▶ Fuente
========
Necesaria porque siento que no hemos sabido aprender de nuestros errores, que no hemos sido capaz de expresar ni explicar nuestros fracasos a las nuevas generaciones, favoreciendo así la aparición de malentendidos. En este artículo trataré de exponer algunos de esos malentendidos con la esperanza de que todavía no es demasiado tarde para cambiar de rumbo y recoger los frutos de luchas pasadas, sin triunfalismos ni falsas justificaciones.
Radicalidad no significa necesariamente violencia armada
En este país se considera radical al que tira de hierro. El síndrome del Che Guevara está tan presente en el imaginario izquierdista vasco como en las camisetas que lucen en verano sus habitantes. No trató aquí de hacer una crítica al foquismo, ni a la izquierda guerrillera de América Latina, sino de expresar la obviedad de que esto no es la selva boliviana.
Para que se de una acción guerrillera –en el ámbito rural o urbano– son necesarios espacios liberados desde los que actuar. Estos espacios surgen:
–A consecuencia de condiciones de opresión severa; no sólo económicas, también puede tratarse de opresión cultural o identitaria.
–Por la creación de un proyecto político alternativo que cuaja entre los oprimidos, que lo perciben como alternativa al dominante.
–A causa del abandono del Estado de zonas de la sociedad, en términos espaciales o sociales, donde el proyecto alternativo puede desarrollarse.
Hay que forzar mucho el análisis de la realidad para entender que estos factores se dan hoy en día en Euskalherria. Ciertamente represión hemos tenido de sobra –y tenemos– y se sigue dando discriminación cultural en Navarra o Iparralde en lo que se refiere a la situación del euskera y la cultura vasca. Podemos hablar de opresión también en términos económicos, pero, desde luego, no se puede decir que la parte de la sociedad que apoya a la izquierda abertzale sea la más desfavorecida.
La represión ha afectado –y afecta– a un sector de la población que, aun siendo importante, no es mayoritario. No quiero decir con esto que no haya razones para la lucha, ni que sean los sectores más desfavorecidos los que deban necesariamente liderarla, simplemente digo que las condiciones que dieron lugar al surgimiento de la lucha armada han cambiado de forma notable. Somos una sociedad más bien rica, con sus desigualdades claro (de hecho la brecha entre ricos y pobres no hace sino aumentar), y los avances en la reconstrucción de la identidad vasca hacen que no se pueda hablar de opresión identitaria severa (de la identidad España sobre la identidad Euskadi) aunque sigue existiendo una dialéctica desigual entre ambas. Los discursos en ese sentido suenan cada vez más retóricos. Más todavía si tenemos en cuenta la llegada de emigrantes de otras culturas ajenas a esa dialéctica.
========
Registros de datos:
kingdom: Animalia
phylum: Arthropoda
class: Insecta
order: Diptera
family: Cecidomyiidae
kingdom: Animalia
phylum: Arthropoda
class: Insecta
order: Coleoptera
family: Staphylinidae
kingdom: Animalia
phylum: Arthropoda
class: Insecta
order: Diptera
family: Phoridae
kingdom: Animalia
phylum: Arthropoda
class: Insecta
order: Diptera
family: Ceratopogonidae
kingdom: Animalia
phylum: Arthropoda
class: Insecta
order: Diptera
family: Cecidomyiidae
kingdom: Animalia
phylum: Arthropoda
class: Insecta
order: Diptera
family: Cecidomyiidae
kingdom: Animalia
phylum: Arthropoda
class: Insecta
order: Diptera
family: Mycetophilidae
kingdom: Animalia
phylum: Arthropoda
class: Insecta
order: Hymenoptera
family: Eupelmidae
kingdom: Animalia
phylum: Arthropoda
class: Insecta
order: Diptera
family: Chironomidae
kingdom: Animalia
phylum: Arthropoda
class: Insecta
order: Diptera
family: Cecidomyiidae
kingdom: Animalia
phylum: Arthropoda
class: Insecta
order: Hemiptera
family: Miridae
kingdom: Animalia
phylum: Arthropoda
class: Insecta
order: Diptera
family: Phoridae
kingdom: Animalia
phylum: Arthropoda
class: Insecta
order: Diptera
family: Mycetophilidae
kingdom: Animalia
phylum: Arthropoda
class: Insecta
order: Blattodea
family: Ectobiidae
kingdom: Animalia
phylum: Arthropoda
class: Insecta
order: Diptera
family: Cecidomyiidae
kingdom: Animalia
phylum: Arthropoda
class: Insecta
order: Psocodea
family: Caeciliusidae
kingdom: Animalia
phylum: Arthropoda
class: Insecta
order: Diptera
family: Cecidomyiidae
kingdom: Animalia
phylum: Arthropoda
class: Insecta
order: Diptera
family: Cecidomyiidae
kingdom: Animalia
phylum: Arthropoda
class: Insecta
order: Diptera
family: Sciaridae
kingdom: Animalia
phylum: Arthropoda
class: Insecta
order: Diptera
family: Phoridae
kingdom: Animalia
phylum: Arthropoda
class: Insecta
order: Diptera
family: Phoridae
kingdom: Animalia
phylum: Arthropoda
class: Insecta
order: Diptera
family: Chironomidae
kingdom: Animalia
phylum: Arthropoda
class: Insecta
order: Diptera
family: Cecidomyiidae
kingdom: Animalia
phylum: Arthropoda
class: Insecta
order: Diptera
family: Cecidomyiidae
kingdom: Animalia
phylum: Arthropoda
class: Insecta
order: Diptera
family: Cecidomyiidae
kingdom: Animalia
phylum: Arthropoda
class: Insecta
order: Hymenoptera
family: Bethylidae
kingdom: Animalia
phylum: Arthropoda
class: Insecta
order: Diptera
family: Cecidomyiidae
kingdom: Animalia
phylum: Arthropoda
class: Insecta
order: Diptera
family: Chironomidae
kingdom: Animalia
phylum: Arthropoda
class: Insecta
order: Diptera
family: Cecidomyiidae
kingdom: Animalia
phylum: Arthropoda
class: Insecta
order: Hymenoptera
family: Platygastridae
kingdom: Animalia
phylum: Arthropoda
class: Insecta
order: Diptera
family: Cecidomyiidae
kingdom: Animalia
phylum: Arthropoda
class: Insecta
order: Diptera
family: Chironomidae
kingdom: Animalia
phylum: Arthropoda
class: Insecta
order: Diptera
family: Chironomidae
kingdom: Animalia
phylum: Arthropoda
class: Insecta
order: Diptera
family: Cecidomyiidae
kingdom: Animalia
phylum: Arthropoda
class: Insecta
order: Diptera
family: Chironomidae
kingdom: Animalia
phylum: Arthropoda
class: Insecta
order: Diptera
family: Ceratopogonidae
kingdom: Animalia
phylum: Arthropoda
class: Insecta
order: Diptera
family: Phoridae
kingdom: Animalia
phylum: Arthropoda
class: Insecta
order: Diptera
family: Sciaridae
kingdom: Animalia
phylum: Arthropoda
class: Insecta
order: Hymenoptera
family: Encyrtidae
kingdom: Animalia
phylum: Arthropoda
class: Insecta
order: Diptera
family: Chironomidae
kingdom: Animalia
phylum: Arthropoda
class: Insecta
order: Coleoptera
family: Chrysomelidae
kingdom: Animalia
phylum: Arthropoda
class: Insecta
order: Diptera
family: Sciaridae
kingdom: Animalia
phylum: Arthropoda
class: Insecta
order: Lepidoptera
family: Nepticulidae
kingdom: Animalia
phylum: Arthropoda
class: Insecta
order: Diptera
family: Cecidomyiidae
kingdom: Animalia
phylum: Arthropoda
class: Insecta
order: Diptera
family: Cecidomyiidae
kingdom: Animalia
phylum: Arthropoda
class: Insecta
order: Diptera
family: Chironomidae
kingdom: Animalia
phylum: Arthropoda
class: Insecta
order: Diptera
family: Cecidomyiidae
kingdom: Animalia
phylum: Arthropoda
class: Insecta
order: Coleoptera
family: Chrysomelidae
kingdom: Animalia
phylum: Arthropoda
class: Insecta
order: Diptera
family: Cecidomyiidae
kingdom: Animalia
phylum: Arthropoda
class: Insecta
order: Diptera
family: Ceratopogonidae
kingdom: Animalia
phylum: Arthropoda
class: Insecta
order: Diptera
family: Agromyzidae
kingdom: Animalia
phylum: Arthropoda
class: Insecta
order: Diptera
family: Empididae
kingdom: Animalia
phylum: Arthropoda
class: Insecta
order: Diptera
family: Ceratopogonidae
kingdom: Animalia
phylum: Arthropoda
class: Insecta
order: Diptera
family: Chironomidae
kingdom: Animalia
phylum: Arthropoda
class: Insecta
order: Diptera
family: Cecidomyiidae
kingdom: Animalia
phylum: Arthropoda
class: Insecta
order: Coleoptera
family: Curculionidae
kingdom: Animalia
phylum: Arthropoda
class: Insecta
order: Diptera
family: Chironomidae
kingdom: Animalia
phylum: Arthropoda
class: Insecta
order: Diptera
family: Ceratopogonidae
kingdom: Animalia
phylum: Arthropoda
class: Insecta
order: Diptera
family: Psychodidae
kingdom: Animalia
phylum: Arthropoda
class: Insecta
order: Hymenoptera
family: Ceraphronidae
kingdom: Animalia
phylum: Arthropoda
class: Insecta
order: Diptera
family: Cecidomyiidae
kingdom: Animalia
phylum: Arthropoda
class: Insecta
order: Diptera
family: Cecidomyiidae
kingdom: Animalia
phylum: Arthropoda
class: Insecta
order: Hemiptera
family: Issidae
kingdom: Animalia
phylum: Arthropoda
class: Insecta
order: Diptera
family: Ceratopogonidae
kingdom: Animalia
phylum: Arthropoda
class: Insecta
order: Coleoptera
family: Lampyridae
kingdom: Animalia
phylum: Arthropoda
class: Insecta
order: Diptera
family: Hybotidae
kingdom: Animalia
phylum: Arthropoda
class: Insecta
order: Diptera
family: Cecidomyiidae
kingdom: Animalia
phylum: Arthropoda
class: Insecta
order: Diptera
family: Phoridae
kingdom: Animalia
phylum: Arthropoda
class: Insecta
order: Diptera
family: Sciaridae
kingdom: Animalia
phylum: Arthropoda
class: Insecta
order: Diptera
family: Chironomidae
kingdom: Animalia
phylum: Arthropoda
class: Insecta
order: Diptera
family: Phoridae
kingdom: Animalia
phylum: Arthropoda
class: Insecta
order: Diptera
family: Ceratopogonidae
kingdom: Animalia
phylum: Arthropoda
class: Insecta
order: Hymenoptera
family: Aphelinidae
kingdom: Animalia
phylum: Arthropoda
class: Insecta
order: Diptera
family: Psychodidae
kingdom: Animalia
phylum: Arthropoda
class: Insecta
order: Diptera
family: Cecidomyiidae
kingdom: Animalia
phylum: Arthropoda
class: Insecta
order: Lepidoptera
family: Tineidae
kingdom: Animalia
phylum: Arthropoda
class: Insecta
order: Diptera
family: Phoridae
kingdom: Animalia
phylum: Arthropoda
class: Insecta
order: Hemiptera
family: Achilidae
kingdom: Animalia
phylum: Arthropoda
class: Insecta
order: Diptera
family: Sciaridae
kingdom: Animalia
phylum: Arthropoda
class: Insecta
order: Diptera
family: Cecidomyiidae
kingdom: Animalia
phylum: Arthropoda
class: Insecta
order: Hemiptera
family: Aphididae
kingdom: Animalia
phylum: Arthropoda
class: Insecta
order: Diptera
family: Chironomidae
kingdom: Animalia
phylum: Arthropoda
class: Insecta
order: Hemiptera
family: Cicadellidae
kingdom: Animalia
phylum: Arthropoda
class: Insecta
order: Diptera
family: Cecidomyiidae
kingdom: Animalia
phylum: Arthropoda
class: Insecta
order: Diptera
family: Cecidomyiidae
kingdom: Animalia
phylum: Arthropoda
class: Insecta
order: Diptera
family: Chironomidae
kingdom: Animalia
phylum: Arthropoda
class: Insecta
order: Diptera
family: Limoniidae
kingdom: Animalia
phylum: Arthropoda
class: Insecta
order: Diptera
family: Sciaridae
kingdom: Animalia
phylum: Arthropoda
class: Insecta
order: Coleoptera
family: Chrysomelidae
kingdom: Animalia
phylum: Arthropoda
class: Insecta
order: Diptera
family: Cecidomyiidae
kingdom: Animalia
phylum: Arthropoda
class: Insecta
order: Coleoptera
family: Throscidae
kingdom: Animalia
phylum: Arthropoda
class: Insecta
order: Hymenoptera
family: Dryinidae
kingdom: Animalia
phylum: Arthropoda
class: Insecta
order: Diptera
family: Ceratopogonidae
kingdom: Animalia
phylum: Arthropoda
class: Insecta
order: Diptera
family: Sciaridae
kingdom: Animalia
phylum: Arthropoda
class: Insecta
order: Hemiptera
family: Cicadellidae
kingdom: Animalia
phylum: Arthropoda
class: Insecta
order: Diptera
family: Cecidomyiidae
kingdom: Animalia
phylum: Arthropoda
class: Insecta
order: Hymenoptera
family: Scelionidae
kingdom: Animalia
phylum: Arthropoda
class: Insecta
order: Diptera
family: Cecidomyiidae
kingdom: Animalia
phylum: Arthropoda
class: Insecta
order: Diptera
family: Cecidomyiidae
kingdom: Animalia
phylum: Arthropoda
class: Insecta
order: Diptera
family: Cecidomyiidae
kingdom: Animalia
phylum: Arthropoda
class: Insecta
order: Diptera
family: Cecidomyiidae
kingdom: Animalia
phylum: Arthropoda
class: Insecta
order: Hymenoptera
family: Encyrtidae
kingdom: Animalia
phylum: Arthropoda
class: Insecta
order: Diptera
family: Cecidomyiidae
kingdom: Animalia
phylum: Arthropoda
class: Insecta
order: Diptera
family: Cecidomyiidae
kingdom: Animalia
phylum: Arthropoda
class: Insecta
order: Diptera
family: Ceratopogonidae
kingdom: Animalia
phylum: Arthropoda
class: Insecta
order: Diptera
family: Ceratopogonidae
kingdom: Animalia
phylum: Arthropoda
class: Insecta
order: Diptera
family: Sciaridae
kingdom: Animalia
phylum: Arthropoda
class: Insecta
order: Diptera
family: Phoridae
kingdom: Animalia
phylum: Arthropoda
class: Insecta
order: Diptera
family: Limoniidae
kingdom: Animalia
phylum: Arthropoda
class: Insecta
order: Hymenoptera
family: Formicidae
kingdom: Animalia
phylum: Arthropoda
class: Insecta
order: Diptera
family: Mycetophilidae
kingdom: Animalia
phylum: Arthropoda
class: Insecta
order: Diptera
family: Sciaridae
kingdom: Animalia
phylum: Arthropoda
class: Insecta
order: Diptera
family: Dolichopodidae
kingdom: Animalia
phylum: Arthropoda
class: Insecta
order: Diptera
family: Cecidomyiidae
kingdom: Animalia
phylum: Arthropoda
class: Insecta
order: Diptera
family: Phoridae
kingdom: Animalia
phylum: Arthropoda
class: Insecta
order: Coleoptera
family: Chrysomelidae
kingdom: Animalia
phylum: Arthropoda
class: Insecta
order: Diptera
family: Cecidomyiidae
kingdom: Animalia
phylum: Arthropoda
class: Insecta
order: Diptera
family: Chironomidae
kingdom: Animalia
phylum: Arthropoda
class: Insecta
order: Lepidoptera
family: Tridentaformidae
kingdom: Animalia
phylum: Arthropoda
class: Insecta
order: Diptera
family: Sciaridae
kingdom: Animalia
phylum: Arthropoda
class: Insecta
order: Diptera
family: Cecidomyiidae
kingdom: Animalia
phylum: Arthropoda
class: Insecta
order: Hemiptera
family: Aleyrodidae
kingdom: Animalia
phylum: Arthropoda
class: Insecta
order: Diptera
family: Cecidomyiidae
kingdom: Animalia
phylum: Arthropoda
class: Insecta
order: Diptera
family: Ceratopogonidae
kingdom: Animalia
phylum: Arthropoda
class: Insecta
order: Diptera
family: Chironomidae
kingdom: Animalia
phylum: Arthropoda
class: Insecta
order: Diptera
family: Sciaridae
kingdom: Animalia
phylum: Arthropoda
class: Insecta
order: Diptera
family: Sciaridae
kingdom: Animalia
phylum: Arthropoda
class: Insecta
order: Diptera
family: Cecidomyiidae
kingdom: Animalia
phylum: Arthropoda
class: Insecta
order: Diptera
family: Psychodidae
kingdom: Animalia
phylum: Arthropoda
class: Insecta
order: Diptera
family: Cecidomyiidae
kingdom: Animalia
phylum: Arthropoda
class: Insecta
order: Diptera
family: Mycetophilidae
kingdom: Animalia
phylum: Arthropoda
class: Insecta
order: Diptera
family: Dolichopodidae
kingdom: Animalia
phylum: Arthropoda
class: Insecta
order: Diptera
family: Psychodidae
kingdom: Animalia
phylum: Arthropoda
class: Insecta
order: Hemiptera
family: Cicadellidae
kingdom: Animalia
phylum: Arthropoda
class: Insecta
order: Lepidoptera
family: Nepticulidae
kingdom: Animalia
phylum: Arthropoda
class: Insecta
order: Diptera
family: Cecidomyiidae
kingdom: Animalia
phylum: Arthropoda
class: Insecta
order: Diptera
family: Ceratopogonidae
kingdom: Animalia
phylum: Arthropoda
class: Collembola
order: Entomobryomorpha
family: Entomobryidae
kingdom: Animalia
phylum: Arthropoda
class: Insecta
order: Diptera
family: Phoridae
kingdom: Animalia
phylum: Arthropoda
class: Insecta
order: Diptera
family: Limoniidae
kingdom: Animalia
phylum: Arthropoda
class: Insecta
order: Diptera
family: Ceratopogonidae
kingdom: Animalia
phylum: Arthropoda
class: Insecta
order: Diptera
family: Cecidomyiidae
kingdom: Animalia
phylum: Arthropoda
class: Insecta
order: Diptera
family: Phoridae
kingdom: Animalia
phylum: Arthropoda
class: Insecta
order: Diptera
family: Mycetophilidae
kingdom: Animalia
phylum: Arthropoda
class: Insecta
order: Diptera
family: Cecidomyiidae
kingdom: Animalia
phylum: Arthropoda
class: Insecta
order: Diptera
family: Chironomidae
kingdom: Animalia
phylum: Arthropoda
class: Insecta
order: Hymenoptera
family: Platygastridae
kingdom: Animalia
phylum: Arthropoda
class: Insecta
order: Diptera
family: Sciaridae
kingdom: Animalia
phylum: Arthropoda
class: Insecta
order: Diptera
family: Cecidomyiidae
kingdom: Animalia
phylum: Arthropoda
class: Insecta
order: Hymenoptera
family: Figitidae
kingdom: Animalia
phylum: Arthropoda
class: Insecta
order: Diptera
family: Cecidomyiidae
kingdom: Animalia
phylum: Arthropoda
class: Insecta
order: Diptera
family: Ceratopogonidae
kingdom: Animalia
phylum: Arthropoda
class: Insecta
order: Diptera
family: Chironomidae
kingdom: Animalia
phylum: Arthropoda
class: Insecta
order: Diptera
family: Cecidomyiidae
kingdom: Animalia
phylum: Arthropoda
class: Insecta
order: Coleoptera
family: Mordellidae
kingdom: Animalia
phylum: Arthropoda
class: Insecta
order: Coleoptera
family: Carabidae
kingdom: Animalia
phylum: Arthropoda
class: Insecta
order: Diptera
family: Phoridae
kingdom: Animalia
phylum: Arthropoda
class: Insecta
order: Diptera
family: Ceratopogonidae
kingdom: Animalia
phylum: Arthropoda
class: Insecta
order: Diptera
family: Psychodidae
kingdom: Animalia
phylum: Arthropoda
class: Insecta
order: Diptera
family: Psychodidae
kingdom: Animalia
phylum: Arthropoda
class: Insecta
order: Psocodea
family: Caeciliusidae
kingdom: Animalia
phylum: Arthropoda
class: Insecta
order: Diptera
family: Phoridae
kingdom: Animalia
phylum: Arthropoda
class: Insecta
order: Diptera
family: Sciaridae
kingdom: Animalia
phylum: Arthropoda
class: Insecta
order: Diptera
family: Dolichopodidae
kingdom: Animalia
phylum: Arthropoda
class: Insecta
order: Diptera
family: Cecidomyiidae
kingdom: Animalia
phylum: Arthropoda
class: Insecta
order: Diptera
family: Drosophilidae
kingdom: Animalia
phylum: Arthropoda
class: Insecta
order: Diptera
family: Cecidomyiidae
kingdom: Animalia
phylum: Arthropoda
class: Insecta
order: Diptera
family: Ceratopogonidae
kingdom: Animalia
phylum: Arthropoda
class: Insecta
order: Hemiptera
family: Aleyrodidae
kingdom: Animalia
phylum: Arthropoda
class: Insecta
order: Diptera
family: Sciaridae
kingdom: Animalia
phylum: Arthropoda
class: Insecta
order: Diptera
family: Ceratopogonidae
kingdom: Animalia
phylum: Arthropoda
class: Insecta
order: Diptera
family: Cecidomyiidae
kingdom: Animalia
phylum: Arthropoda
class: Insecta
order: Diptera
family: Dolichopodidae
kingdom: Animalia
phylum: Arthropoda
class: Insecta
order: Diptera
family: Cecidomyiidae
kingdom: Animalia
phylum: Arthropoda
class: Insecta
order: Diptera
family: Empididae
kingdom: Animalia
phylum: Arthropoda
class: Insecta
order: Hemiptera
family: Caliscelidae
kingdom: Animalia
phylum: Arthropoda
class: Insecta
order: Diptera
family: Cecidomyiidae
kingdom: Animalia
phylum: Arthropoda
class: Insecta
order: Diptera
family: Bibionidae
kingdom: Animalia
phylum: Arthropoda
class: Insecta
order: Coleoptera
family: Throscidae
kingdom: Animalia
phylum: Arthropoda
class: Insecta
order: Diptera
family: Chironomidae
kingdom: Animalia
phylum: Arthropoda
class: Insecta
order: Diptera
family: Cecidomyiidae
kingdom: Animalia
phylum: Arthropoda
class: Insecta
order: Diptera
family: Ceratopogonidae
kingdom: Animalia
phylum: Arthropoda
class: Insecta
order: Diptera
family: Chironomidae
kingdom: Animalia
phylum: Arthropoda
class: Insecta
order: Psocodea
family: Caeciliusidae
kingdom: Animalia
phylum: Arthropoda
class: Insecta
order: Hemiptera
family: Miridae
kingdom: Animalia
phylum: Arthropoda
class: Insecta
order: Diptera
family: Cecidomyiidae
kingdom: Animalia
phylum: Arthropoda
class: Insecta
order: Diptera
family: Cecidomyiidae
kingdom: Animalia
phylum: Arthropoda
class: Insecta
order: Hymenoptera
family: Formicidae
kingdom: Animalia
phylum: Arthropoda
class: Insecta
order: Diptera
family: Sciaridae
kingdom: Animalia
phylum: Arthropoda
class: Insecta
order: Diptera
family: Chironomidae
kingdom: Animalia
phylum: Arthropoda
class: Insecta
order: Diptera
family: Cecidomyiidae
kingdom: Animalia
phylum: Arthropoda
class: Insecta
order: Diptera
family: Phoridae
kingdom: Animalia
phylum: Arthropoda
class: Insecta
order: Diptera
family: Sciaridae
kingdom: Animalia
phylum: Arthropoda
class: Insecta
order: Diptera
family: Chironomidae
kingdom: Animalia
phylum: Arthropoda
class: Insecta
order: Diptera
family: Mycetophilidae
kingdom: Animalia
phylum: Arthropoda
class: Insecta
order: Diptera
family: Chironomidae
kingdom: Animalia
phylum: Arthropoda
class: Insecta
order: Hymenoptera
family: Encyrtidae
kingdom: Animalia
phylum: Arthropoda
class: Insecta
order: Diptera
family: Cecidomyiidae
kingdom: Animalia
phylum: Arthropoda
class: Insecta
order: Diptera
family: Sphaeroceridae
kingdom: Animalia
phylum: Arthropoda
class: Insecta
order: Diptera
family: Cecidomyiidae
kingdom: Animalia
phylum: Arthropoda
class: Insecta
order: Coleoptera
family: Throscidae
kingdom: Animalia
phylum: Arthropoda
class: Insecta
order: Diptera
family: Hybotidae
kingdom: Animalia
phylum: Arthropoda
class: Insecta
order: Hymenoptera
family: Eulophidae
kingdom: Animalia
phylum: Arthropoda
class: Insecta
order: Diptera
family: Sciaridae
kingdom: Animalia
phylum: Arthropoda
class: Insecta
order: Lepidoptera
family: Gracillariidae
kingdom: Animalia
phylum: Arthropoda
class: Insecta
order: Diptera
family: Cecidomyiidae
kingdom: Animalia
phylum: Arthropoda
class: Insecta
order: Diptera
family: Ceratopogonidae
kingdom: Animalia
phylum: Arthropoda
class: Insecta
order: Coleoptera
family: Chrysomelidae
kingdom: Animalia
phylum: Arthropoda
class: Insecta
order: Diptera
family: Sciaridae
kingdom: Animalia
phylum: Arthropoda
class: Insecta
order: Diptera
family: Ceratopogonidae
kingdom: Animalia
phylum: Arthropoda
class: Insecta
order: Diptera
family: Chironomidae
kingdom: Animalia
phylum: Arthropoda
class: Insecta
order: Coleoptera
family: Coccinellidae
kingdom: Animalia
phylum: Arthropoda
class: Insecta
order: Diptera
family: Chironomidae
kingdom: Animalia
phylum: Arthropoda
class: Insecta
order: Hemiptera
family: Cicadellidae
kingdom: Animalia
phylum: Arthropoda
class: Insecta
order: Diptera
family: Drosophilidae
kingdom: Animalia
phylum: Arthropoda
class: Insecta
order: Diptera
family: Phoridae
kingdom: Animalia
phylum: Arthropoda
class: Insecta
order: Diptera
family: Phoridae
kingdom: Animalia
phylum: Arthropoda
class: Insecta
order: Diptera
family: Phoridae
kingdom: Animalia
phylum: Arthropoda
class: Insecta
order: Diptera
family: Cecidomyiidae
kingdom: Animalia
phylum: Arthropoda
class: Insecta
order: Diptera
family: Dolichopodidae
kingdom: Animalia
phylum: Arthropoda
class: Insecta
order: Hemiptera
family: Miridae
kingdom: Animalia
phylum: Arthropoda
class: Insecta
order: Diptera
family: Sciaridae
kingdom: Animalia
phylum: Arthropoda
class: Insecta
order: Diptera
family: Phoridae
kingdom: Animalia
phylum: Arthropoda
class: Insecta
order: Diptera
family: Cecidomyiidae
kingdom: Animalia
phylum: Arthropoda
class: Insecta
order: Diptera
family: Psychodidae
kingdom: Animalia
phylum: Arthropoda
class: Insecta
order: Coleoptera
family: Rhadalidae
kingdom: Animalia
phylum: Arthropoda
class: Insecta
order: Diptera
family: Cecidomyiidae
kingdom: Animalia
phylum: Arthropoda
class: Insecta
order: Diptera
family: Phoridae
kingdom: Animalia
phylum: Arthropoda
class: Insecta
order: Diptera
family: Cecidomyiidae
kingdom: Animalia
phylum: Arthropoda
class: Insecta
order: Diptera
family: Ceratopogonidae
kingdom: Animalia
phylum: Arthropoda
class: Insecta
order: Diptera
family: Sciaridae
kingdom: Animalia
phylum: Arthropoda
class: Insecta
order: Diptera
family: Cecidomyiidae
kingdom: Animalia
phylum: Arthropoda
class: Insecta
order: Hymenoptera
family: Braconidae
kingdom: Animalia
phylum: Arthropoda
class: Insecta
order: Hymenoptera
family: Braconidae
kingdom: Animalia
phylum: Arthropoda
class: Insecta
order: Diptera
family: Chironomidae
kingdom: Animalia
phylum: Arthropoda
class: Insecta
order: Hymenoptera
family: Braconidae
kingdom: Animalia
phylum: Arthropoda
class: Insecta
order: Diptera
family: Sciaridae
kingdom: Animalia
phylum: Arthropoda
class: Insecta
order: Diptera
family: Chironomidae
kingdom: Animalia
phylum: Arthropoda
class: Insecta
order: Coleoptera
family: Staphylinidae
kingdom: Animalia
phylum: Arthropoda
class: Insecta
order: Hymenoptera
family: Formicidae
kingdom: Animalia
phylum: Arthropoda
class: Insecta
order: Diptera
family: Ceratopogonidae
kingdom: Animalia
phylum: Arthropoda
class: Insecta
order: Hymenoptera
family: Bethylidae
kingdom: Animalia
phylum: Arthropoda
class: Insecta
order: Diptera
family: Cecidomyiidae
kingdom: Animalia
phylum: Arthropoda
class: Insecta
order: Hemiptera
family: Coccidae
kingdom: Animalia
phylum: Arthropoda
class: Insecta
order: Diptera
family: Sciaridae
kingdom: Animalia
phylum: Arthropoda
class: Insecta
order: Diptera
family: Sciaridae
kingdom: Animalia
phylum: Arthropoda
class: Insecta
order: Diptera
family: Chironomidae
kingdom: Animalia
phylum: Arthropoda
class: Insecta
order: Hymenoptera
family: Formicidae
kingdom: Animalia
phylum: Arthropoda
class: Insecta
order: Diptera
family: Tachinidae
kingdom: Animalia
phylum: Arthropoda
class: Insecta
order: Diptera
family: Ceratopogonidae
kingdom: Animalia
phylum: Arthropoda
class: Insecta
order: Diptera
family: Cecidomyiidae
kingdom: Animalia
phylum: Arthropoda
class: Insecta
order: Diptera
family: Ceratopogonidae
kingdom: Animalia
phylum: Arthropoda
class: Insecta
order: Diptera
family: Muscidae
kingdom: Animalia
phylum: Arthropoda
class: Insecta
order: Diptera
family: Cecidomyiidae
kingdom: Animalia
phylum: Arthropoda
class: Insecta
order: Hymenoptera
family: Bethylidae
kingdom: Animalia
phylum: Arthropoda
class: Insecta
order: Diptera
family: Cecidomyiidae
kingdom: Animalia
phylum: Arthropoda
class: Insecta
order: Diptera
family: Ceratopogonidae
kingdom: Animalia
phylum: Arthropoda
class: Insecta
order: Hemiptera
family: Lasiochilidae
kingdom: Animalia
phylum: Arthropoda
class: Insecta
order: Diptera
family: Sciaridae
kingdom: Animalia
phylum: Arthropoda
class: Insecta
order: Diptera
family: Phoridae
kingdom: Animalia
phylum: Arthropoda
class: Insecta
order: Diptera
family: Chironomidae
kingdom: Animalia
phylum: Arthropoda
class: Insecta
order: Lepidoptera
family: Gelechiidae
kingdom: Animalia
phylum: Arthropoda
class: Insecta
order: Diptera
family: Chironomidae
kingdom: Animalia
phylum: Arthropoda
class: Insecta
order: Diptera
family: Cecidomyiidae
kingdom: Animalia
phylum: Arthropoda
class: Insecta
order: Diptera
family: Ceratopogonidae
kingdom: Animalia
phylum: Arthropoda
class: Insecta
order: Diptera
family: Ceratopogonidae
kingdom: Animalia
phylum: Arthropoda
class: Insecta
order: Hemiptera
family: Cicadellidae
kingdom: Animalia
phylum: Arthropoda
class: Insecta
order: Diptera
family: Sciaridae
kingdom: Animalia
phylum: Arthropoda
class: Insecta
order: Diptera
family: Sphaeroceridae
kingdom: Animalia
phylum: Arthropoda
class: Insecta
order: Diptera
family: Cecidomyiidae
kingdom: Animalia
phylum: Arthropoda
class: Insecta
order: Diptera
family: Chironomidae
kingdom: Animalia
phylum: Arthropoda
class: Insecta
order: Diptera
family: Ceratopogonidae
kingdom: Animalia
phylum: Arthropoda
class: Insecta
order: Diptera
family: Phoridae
========
▶ Instrucción 1
Responde con datos del artículo sobre la lucha armada:
(a) ¿Qué se necesita para que se dé una acción guerrillera, sea en el ámbito rural o en el urbano?
(b) ¿En qué dos territorios sigue dándose discriminación cultural respecto al euskera y la cultura vasca?
(c) ¿Qué ocurre con la brecha entre ricos y pobres?
▶ Instrucción 2
Edita el artículo sobre la lucha armada: copia el tramo desde "Necesaria porque siento" hasta "la selva boliviana." y cambia "camisetas" por "gorras".
▶ Instrucción 3
Retoma, por favor, el artículo sobre la lucha armada y continúalo a partir de su última frase.

▶ Respuesta 1
(a) Espacios liberados desde los que actuar.
(b) En Navarra y en Iparralde.
(c) No hace sino aumentar.

▶ Respuesta 2
Necesaria porque siento que no hemos sabido aprender de nuestros errores, que no hemos sido capaz de expresar ni explicar nuestros fracasos a las nuevas generaciones, favoreciendo así la aparición de malentendidos. En este artículo trataré de exponer algunos de esos malentendidos con la esperanza de que todavía no es demasiado tarde para cambiar de rumbo y recoger los frutos de luchas pasadas, sin triunfalismos ni falsas justificaciones.
Radicalidad no significa necesariamente violencia armada
En este país se considera radical al que tira de hierro. El síndrome del Che Guevara está tan presente en el imaginario izquierdista vasco como en las gorras que lucen en verano sus habitantes. No trató aquí de hacer una crítica al foquismo, ni a la izquierda guerrillera de América Latina, sino de expresar la obviedad de que esto no es la selva boliviana.

▶ Respuesta 3
Sí que creo, en cambio, que se ha constituido un embrión de proyecto alternativo (con sus contradicciones) alrededor de la izquierda abertzale en sentido amplio, pero considero que ese proyecto, para desarrollarse, debe desembarazarse de la lucha armada como la herramienta obsoleta en que ha devenido. Reforzar las características comunitarias del movimiento sería, a mi entender, el primer paso para fortalecer ese proyecto; y la lucha armada, si bien crea tejido social antirrepresivo, aísla a la comunidad de izquierdas y abertzale (con todos los matices que se quiera) del resto de la sociedad y, por tanto, a la larga, desgasta el propio tejido comunitario.
Es necesario, por el contrario, ligar las luchas del movimiento con los problemas y aspiraciones cotidianas de la sociedad vasca, huyendo de la retórica. Ejemplos no faltan: invasión del cemento especulador (con la consiguiente carestía de la vivienda), precariedad, violencia gratuita (de hombres contra mujeres, jóvenes contra jóvenes, trabajadores contra trabajadores) apolitización y desestructuración social… esos son los temas que hay que encarar. El derecho a decidir debe ser un derecho para sí y no un derecho en sí –por utilizar una terminología sartriana– es decir, debemos dotarlo de contenido y de potencialidad de cambio.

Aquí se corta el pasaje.